2. Mash and de-vein the chicken livers and set aside. Dice the sausage and set aside. If you plan to include any of the pre-cooked giblets, dice them and set them aside.
3. In a large skillet, spray or spread a bit of olive oil. Drop in your sausage and giblets with a few dashes of Tony Cha’s seasoning. Cover and allow to cook for a few minutes. Uncover and stir, making sure any browning that occurs is well tossed. Anything that sticks will essentially be deglazed as you continue making the dish.
4. When the sausage is cooked to your liking, add the can of black beans, fluid and all. Generously sprinkle on some of the Tony Cha’s spice blend. Stir until all ingredients are hot. Add mashed chicken liver and stir.

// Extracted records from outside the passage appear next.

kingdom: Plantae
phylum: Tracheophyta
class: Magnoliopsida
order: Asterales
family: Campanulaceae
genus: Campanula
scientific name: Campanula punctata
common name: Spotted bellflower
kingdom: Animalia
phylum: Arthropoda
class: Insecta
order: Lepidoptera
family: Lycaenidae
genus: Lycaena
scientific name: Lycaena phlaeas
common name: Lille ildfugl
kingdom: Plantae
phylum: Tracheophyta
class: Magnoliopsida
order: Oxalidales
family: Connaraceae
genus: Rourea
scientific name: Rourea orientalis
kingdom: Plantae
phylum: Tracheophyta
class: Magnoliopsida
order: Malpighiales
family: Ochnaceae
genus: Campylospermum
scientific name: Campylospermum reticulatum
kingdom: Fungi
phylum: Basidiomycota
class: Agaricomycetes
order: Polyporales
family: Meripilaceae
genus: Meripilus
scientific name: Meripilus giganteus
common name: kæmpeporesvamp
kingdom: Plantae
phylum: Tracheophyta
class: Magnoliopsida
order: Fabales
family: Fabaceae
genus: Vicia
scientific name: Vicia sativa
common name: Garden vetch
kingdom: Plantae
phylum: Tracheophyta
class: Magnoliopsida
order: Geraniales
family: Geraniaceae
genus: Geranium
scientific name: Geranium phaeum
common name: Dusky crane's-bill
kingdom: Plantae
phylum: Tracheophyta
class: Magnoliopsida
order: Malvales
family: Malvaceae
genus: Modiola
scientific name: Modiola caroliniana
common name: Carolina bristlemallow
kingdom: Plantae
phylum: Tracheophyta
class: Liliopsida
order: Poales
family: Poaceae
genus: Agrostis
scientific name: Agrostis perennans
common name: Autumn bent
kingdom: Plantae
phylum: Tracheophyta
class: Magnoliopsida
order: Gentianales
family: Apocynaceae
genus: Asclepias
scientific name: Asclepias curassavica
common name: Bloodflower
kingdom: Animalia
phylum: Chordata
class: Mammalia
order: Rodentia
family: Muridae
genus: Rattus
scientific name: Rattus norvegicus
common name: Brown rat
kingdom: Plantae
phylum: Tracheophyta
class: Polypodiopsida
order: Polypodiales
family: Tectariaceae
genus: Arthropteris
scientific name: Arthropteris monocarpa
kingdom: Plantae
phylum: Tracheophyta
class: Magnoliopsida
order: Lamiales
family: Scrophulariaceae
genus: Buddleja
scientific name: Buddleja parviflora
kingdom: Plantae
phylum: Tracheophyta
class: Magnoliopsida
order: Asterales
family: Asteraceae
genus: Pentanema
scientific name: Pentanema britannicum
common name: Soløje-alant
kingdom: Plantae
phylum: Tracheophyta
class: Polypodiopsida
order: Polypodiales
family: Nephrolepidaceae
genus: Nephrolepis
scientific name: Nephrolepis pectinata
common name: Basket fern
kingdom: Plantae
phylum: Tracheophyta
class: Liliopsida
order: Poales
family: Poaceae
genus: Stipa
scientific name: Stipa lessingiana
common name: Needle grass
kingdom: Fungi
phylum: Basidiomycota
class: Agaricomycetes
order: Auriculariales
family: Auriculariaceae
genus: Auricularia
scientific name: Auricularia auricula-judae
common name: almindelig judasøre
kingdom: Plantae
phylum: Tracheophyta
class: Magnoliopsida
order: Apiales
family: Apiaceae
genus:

5. Begin folding in the rice. It should completely mix with the meat and bean mixture. Some rice clumping may occur. If needed, stir in a quarter cup of water to maintain moisture and prevent drying or scorching.Add a little more of the spice blend while folding to ensure that there is enough spice for your tastes and that is is evenly distributed.
6. Serve. You may have been beating the heathens off with a wooden spoon at this point, but now it;s time to share the goodness! If they burn their fingers or tongues, well, you tried to teach them better. Feeds four huge appetites, or 6-8 more normal ones.
These two recipes are cold weather favorites at our house. I hope you like them enough to let them find a place in your kitchen as well. As always, feedback is appreciated.